Plane polarised light has its electric vector vibrating along one direction, the polariser direction. When a material is orientated so that one of the permitted vibration direction lies parallel to the polariser direction, the light travels through the specimen without change in its polarisation state and therefore emerges from the specimen with its electric vector still parallel to the polariser direction and so perpendicular the the analyser direction. This light will not pass through the analyser. These settings are known as extinction positions and produce isoclinic fringes, fringes which occur wherever either principal stress direction coincides with the polariser direction.
The transmitted intensity will also be zero when the optical path difference is an integral number of wavelengths (the phase difference is an integral multiple of 2π). In this case, the beams recombine to give a beam with the same polarisation state as the incident beam, i.e. with the electric vector parallel to the polariser direction, and hence the transmitted intensity is zero.

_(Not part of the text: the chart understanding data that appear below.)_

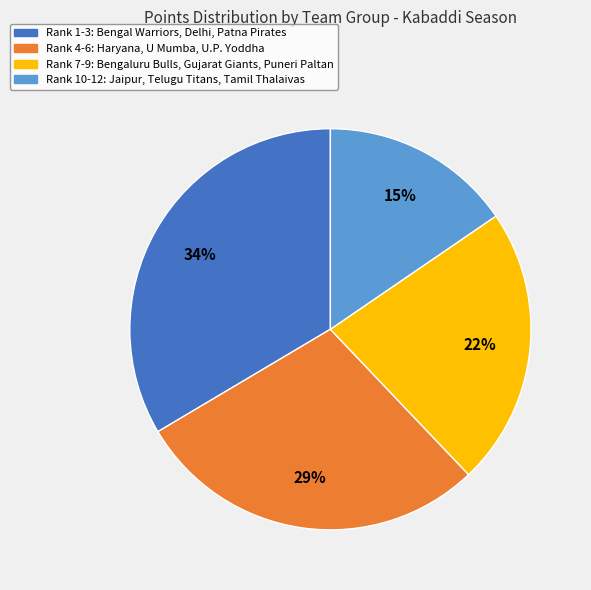

Is it true that Rank 10-12: Jaipur, Telugu Titans, Tamil Thalaivas is 15% of the pie?

True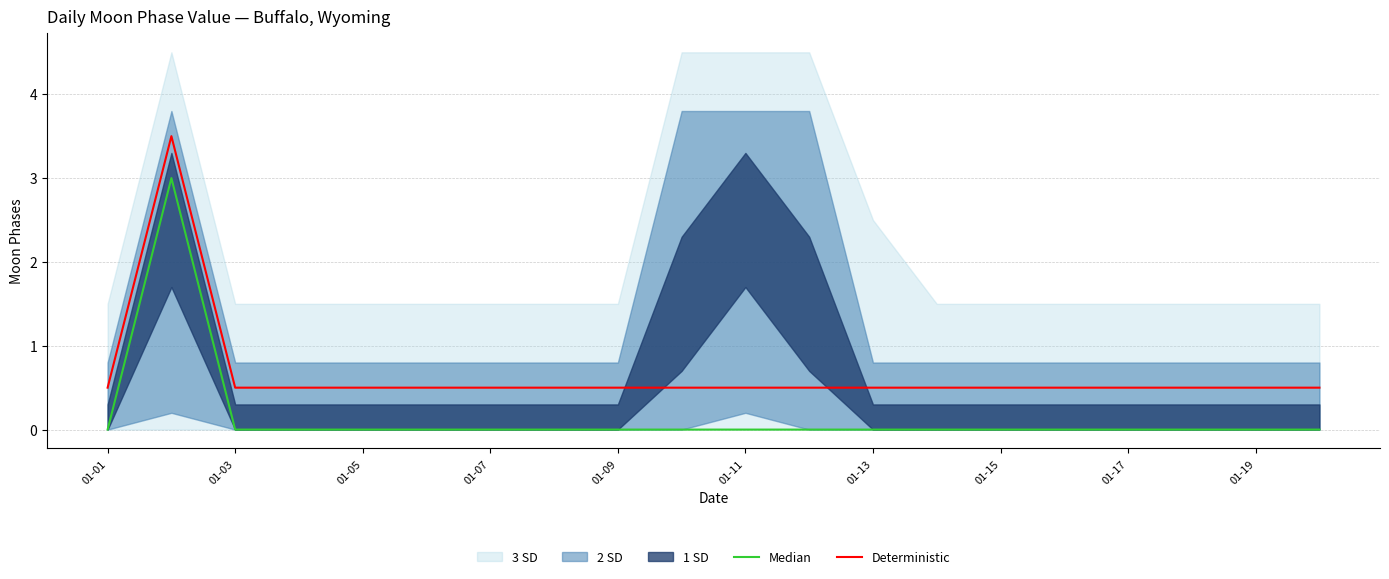

How many data points does each series have?

20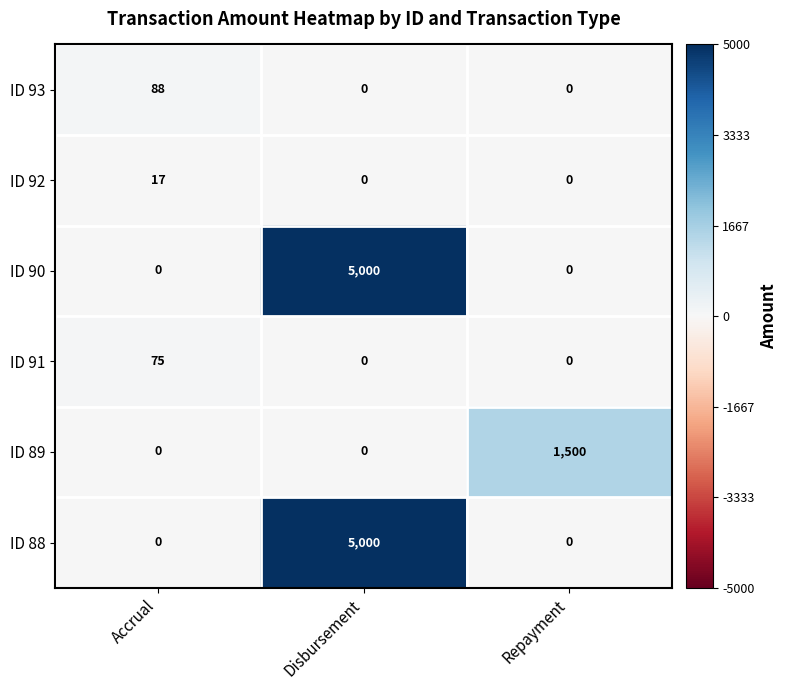

What is the average value of the ID 93 series?

29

We have seen that an applied stress can result in a change in the refractive index of a transparent substance. If a general system of stresses is applied in a plane, the optical birefringence, Δn, produced will be proportional to the difference, Δσ between the two principal stresses in the plane. We can define the stress-optical coefficient C, such that
\[| \Delta n | = C \Delta \sigma\]
For a sample of uniform thickness, regions in which Δσ [or equivalently (σP - σQ)] is constant show the same interference colour when viewed between crossed polars. Contours of constant principal stress difference are therefore observed as isochromatic lines. In order to determine the directions of the principal stress it is necessary to use isoclinic lines as these dark fringes occur whenever the direction of either principal stress aligns parallel to the analyser or polariser direction.